Depuis le début des années 80 au siècle dernier je n’ai que très rarement quitté mes pénates pour participer aux grandes migrations se situant entre la semaine du 14 juillet et celle du 15 août. D’abord parce que cette période ne correspond vraiment plus à ma conception même de la notion de vacances. Ensuite en juillet et août je me consacrais à mon rêve secret, celui d’exercer à temps plein le métier de journaliste sportif.

Les débuts en 1982 avaient été tellement grisants (coupe du monde de football en Espagne) que je n’ai ensuite arrêté cette utilisation de la pause estivale pour mon plaisir en 2002. Enfin en devenant durant deux décennies président du comité des fêtes j’avais à préparer souvent avec des idées farfelues le programme du rendez-vous de la rosière. Bref que de bonnes excuses pour ne jamais partir et ne jamais avoir à prononcer le mot de « rentrée »

Il est certain qu’en clôturant l’épisode « été ou pas été » j’ai cette année un sentiment mitigé tant la période estivale n’a pas été des plus enchanteresses. Des millions de personnes retrouveront lundi matin leur rôle social pour celles qui en ont un ou commenceront à s’y préparer pour d’autres. Il n’y a pas pour la très grande majorité de « rentrée » au sens propre du terme mais plus certainement des retrouvailles.

Retrouvailles avec un rythme de vie codifié et avec des taches que l’on avait tout fait pour oublier. Tous les constats sont les mêmes : le travail dans sa forme actuelle est à repenser ! Et il y a fort à penser qu’il ne sera guère modifié puisque les objectifs ne sont pas infléchis : produire le moins cher possible et toujours plus !

Dans le fond le mot qualifiant le retour des enfants ou des ados vers leurs établissements scolaires a fini par s’imposer aux parents. Il fut un temps où le retour sur les bancs des écoles se situaient début octobre et même mi-octobre. Comme le veut une tradition bien établie chaque ministre va tripatouiller les dates des congés scolaires sous la III° et la IV° Républiques. Jusqu’à la Libération ce seront les préfets qui fixeront la date de départ en vacances qui varient en fonction des départements. Rien n’est décidé au niveau national.

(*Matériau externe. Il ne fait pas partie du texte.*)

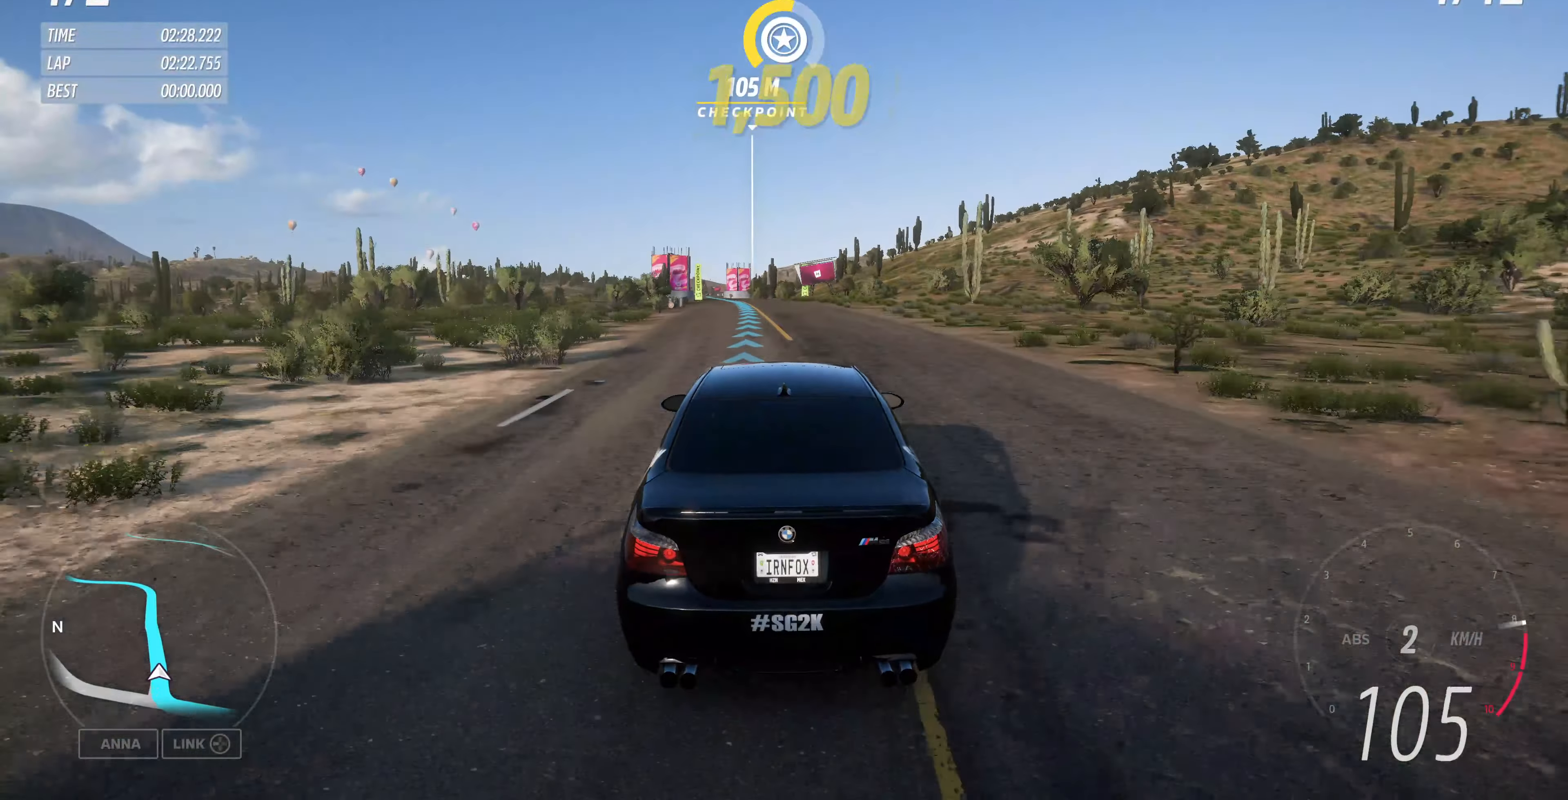
{"buttons": ["R2"], "left_stick": "up", "right_stick": "down", "events": [[400, "right_stick", "down"]]}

Cette départementalisation était destinée à s’adapter à un fléau : le travail des enfants . l’absentéisme ne va pas disparaître comme ça. Dans les zones rurales ils sont surtout utilisés pour les récoltes diverses. L’absentéisme que l’on qualifie de « saisonnier » qui était de 15 % en 1890 tombe à 10 % en 1929 alors que la notion de « congés payés » pour les familles n’existe pas encore. Ainsi le Manuel général de l’instruction primaire signale que souvent des premiers jours d’avril ou de mai jusqu’à la fin d’octobre ou quelquefois de novembre, « le retour régulier des travaux agricoles enlève à nos écoles toute leur population ».

Le premier à effectuer le lien entre les vacances des parents et celles de leur progéniture sera Jean Zay. En 1938 il considère, dans une note officielle au Conseil supérieur de l’éducation nationale, que « les vacances des enfants doivent être mises en harmonie avec les congés payés des parents » . L’arrêté ministériel du 11 juillet 1938 fixe donc les dates et durées des congés comme suit : deux jours pour la Toussaint, dix jours pour Noël et le jour de l’an, un jour pour mardi-gras, quinze jours pour Pâques, le lundi de Pentecôte et des vacances d’été du… 15 juillet au 30 septembre. Avec quelques variantes ce calendrier se poursuivra jusqu’en 1959 ! J’ai donc personnellement vu mon été durer jusqu’au 1° octobre avec les quinze premiers jours de juillet une sorte de centre aéré géré par nos instituteurs.

Lentement l’étau va se resserrer afin de répondre aux exigences économiques et notamment à celle du monde du tourisme. En 1960, les vacances d’été débutent le 28 juin et se terminent le 16 septembre. Mais la France est encore majoritairement paysanne et la circulaire fixant le calendrier scolaire de l’année 1960/1961 précise qu’il est prévu « des autorisations d’absences entre les 15 et 30 septembre accordées par l’Inspecteur d’académie, sur demande des personnes responsables, aux enfants ayant au moins douze ans qui sont occupés aux travaux agricoles » et « dans les départements viticoles compte tenu des travaux de vendanges » (Circulaire du 19 septembre 1960).La Gironde est touchée. Je m’en souviens bien.

Au début des années 80 on change les noms et « les grandes vacances » devenues « les vacances d’été ». Elles ont être amputées de 2 semaines au profit des vacances de la Toussaint avec 10 jours accordés de la fin octobre au 2 novembre, et d’hiver : 2 semaines reparties entre février et mars suivant les académies. Les deux semaines de vacances de septembre disparaissent définitivement avec l’extinction de ce que l’on a appelé la petite paysannerie française : nous sommes définitivement rentrés dans l’ère de la société de loisirs et la rentrée des enfants s’adapte à celle des parents !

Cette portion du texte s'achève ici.